Optimize the opportunistic migrator with learnings from staging
The opportunistic migrator is a simple migration mechanism which triggers migrations on all read transactions (limited to running a single migration / gitaly server). Whenever a write transaction comes in, we abort any ongoing migrations for that repository.
This works well, but there are some improvements that we can perform to optimize this based on the learnings from staging:
A lot of the migrations, which fail, are due to non-existent repositories
From the captured metrics, we can see that a lot of migration failures can be observed. Specifically the 'migration_error' kind, which means these migrations failed not because of an incoming write transaction, but rather due to other issues.
However, looking into the logs, it becomes more evident that the issue is because we trigger migrations on all read transactions. Some of these incoming requests are against non-existent repositories.
We should stop adding these logs and collecting these values in the metrics.
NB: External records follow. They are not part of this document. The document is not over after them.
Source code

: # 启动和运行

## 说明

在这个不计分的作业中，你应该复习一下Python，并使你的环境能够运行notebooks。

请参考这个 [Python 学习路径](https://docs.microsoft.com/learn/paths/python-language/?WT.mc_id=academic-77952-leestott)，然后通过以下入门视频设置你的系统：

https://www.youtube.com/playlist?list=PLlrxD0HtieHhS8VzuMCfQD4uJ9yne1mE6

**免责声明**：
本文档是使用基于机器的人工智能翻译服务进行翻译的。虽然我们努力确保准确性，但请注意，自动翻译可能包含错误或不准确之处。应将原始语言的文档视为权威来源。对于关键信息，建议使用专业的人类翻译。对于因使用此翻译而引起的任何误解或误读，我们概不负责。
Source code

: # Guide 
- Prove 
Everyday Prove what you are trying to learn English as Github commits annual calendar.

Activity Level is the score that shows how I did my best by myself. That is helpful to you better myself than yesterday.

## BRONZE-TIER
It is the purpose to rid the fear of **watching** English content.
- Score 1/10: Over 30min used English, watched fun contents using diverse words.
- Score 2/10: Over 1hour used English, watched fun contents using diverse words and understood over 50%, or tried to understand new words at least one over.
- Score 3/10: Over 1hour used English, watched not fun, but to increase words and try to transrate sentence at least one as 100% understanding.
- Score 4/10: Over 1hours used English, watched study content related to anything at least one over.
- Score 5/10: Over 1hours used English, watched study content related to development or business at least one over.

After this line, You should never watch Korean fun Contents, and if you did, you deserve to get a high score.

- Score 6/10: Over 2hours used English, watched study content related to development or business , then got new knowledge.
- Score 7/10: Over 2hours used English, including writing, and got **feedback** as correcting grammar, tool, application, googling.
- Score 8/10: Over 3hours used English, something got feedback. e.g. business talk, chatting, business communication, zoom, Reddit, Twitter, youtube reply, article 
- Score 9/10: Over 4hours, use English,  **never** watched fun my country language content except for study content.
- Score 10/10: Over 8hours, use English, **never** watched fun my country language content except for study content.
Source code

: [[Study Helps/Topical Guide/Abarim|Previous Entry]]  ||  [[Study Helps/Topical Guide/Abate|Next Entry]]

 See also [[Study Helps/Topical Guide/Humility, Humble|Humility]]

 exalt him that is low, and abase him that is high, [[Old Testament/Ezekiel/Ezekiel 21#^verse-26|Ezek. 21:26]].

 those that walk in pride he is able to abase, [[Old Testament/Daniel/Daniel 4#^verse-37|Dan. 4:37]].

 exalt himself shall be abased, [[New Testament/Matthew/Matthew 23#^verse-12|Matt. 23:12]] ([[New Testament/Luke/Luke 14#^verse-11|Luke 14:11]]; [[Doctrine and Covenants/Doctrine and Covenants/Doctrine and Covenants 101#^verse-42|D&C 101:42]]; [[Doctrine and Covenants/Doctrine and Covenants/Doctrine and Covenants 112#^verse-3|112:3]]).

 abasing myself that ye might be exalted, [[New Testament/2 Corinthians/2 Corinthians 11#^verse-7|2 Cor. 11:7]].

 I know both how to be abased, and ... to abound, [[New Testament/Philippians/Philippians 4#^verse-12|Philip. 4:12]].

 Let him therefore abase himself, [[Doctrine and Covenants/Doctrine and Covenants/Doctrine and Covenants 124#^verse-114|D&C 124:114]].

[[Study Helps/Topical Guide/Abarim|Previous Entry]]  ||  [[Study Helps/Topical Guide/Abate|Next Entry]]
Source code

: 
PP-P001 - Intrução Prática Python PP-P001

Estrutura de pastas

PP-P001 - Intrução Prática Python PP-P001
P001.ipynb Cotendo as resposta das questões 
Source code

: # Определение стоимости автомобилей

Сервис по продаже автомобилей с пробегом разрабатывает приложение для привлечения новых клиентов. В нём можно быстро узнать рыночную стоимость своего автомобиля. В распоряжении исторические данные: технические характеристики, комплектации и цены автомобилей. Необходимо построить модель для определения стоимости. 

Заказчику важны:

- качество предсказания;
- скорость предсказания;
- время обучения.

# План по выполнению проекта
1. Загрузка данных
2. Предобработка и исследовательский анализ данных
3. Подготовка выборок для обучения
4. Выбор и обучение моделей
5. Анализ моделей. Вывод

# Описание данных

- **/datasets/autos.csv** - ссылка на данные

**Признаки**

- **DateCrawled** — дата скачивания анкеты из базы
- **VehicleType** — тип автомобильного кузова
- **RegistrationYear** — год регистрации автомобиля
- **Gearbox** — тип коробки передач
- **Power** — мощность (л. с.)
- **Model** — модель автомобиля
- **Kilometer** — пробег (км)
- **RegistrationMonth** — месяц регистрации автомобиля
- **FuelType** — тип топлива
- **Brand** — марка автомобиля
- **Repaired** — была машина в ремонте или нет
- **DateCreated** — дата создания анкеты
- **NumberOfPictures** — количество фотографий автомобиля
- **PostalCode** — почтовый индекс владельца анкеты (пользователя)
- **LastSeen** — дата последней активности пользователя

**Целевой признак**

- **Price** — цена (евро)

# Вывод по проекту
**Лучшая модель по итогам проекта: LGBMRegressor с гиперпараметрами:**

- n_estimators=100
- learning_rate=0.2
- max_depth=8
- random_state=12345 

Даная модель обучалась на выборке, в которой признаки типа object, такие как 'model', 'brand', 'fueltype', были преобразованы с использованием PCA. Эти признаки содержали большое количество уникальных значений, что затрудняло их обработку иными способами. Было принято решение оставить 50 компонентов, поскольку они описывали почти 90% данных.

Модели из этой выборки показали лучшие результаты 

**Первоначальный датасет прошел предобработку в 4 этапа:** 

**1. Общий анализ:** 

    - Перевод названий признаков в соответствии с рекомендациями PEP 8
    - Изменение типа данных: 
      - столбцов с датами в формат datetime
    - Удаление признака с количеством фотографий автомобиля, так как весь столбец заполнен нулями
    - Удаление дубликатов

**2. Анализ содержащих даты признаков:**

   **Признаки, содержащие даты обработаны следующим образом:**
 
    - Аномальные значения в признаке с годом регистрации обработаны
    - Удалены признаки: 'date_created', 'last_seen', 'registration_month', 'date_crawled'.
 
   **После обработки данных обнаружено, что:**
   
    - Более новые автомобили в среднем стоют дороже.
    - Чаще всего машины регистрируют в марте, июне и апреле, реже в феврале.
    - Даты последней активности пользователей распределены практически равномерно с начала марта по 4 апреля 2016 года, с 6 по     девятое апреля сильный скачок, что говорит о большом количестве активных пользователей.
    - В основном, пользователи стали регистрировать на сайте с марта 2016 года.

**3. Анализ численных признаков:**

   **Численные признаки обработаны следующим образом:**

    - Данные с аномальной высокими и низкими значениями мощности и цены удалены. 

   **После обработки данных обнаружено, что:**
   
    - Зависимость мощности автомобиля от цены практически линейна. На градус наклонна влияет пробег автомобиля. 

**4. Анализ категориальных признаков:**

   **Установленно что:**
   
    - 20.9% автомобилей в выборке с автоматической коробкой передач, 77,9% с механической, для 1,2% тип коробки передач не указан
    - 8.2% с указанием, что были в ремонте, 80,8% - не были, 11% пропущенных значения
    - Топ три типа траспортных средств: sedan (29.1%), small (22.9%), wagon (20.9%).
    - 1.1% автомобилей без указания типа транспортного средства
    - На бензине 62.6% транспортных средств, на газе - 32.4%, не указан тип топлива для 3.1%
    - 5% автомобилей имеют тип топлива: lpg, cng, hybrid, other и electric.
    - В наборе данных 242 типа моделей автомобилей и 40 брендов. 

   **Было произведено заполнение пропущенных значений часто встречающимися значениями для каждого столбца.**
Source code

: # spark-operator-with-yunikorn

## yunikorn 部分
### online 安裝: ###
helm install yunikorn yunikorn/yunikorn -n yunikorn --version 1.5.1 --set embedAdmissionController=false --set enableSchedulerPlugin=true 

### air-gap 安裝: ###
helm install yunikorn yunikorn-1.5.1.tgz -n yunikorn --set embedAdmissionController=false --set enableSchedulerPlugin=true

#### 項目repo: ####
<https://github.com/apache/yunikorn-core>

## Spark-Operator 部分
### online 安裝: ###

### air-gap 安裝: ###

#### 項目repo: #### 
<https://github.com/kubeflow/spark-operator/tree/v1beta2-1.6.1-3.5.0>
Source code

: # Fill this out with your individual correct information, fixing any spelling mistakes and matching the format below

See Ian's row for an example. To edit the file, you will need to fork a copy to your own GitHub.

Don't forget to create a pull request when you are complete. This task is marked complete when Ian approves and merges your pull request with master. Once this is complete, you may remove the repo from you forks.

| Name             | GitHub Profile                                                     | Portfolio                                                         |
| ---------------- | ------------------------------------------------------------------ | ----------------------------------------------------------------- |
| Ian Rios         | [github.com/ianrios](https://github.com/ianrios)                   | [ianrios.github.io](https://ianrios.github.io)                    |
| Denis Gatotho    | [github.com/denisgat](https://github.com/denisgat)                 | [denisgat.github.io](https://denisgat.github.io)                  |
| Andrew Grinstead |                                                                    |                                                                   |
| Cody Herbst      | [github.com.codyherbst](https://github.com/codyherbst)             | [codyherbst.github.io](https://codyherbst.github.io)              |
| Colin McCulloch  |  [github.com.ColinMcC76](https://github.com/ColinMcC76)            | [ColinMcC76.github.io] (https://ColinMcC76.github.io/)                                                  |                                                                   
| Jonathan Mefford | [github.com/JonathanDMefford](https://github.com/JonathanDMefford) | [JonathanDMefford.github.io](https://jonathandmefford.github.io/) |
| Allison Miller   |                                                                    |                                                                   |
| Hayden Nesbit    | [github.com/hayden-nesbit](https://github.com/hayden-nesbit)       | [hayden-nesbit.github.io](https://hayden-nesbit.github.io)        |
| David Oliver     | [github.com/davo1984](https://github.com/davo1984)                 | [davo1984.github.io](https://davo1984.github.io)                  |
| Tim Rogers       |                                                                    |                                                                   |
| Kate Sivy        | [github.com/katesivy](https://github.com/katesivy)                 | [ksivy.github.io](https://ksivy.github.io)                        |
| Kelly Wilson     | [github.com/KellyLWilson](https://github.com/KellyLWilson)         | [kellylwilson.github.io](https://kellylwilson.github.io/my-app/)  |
We could:
- Capture
storage.ErrRepositoryNotFoundand ignore it from logs and metrics - Capture
storage.ErrRepositoryNotFoundand label it accordingly
I think it would better to label it and ignore it on Grafana and elastic rather than skipping out the data entirely.
We only trigger migrations on read transactions
As noted, we only trigger migrations on read transactions. This doesn't work well on write heavy repositories where incoming writes would always cancel any ongoing migrations and since we only trigger migrations on reads, we end up waiting for the next read transactions.
Since we use a middleware to trigger the migrations, a simple solution is to also trigger the migration for incoming write transactions, but only when exiting the middleware. This still ensures we don't conflict with any incoming writes, but at the same time, it will work with repositories which skew towards more writes.
We store migration information in-memory
The migration state is currently stored in-memory. This state is responsible for knowing if a repository is already migrated, if there were previous attempts, if there is a timeout on the migration. Since this is in-memory, it is reset every time the Gitaly server is restarted, which is quite often considering that the server is restarted on every deployment. So we should move this information to disk, perhaps the KV in transactions.